# [THE TASK]
Reproduce every line of the data below verbatim, preserving the original order, spelling, and punctuation.

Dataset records
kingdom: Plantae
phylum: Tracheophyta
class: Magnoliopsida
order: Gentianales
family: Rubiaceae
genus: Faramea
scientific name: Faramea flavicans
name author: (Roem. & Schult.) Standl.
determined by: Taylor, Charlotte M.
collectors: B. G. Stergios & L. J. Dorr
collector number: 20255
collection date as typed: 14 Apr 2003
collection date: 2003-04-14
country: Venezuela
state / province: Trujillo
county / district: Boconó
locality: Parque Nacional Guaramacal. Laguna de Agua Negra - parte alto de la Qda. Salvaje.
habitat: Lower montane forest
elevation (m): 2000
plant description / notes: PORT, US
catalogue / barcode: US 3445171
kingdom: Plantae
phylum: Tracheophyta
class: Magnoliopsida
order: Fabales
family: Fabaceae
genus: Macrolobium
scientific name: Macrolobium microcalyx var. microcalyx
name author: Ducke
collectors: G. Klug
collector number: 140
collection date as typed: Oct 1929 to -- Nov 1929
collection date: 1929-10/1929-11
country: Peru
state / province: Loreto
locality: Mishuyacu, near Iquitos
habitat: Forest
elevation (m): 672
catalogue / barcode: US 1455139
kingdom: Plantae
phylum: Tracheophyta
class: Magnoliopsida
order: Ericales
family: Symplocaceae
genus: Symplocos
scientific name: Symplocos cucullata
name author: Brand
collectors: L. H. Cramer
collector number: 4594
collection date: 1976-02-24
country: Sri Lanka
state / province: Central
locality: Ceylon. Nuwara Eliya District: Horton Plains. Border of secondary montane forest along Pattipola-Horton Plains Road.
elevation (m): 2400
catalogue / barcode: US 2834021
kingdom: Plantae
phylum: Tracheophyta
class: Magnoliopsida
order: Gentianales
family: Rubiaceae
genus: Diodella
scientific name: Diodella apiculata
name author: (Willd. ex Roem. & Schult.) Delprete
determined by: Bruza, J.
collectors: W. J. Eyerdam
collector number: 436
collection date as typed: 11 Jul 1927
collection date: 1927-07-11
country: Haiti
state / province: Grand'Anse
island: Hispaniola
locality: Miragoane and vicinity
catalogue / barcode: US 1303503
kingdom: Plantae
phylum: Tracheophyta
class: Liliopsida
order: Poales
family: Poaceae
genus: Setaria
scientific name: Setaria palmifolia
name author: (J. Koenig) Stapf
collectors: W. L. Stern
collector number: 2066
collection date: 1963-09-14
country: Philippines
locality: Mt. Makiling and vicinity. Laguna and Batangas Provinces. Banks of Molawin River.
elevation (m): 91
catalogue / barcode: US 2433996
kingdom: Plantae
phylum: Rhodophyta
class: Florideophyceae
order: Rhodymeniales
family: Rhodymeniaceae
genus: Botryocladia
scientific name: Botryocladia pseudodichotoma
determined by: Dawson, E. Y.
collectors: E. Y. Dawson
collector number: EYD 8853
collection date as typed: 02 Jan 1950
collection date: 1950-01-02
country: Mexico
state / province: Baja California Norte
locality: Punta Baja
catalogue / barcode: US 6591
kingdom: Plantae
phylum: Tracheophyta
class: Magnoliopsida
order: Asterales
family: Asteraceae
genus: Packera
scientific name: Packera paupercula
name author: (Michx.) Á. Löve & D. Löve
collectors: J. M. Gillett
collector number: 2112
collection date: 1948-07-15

# [TASK RESPONSE]
kingdom: Plantae
phylum: Tracheophyta
class: Magnoliopsida
order: Gentianales
family: Rubiaceae
genus: Faramea
scientific name: Faramea flavicans
name author: (Roem. & Schult.) Standl.
determined by: Taylor, Charlotte M.
collectors: B. G. Stergios & L. J. Dorr
collector number: 20255
collection date as typed: 14 Apr 2003
collection date: 2003-04-14
country: Venezuela
state / province: Trujillo
county / district: Boconó
locality: Parque Nacional Guaramacal. Laguna de Agua Negra - parte alto de la Qda. Salvaje.
habitat: Lower montane forest
elevation (m): 2000
plant description / notes: PORT, US
catalogue / barcode: US 3445171
kingdom: Plantae
phylum: Tracheophyta
class: Magnoliopsida
order: Fabales
family: Fabaceae
genus: Macrolobium
scientific name: Macrolobium microcalyx var. microcalyx
name author: Ducke
collectors: G. Klug
collector number: 140
collection date as typed: Oct 1929 to -- Nov 1929
collection date: 1929-10/1929-11
country: Peru
state / province: Loreto
locality: Mishuyacu, near Iquitos
habitat: Forest
elevation (m): 672
catalogue / barcode: US 1455139
kingdom: Plantae
phylum: Tracheophyta
class: Magnoliopsida
order: Ericales
family: Symplocaceae
genus: Symplocos
scientific name: Symplocos cucullata
name author: Brand
collectors: L. H. Cramer
collector number: 4594
collection date: 1976-02-24
country: Sri Lanka
state / province: Central
locality: Ceylon. Nuwara Eliya District: Horton Plains. Border of secondary montane forest along Pattipola-Horton Plains Road.
elevation (m): 2400
catalogue / barcode: US 2834021
kingdom: Plantae
phylum: Tracheophyta
class: Magnoliopsida
order: Gentianales
family: Rubiaceae
genus: Diodella
scientific name: Diodella apiculata
name author: (Willd. ex Roem. & Schult.) Delprete
determined by: Bruza, J.
collectors: W. J. Eyerdam
collector number: 436
collection date as typed: 11 Jul 1927
collection date: 1927-07-11
country: Haiti
state / province: Grand'Anse
island: Hispaniola
locality: Miragoane and vicinity
catalogue / barcode: US 1303503
kingdom: Plantae
phylum: Tracheophyta
class: Liliopsida
order: Poales
family: Poaceae
genus: Setaria
scientific name: Setaria palmifolia
name author: (J. Koenig) Stapf
collectors: W. L. Stern
collector number: 2066
collection date: 1963-09-14
country: Philippines
locality: Mt. Makiling and vicinity. Laguna and Batangas Provinces. Banks of Molawin River.
elevation (m): 91
catalogue / barcode: US 2433996
kingdom: Plantae
phylum: Rhodophyta
class: Florideophyceae
order: Rhodymeniales
family: Rhodymeniaceae
genus: Botryocladia
scientific name: Botryocladia pseudodichotoma
determined by: Dawson, E. Y.
collectors: E. Y. Dawson
collector number: EYD 8853
collection date as typed: 02 Jan 1950
collection date: 1950-01-02
country: Mexico
state / province: Baja California Norte
locality: Punta Baja
catalogue / barcode: US 6591
kingdom: Plantae
phylum: Tracheophyta
class: Magnoliopsida
order: Asterales
family: Asteraceae
genus: Packera
scientific name: Packera paupercula
name author: (Michx.) Á. Löve & D. Löve
collectors: J. M. Gillett
collector number: 2112
collection date: 1948-07-15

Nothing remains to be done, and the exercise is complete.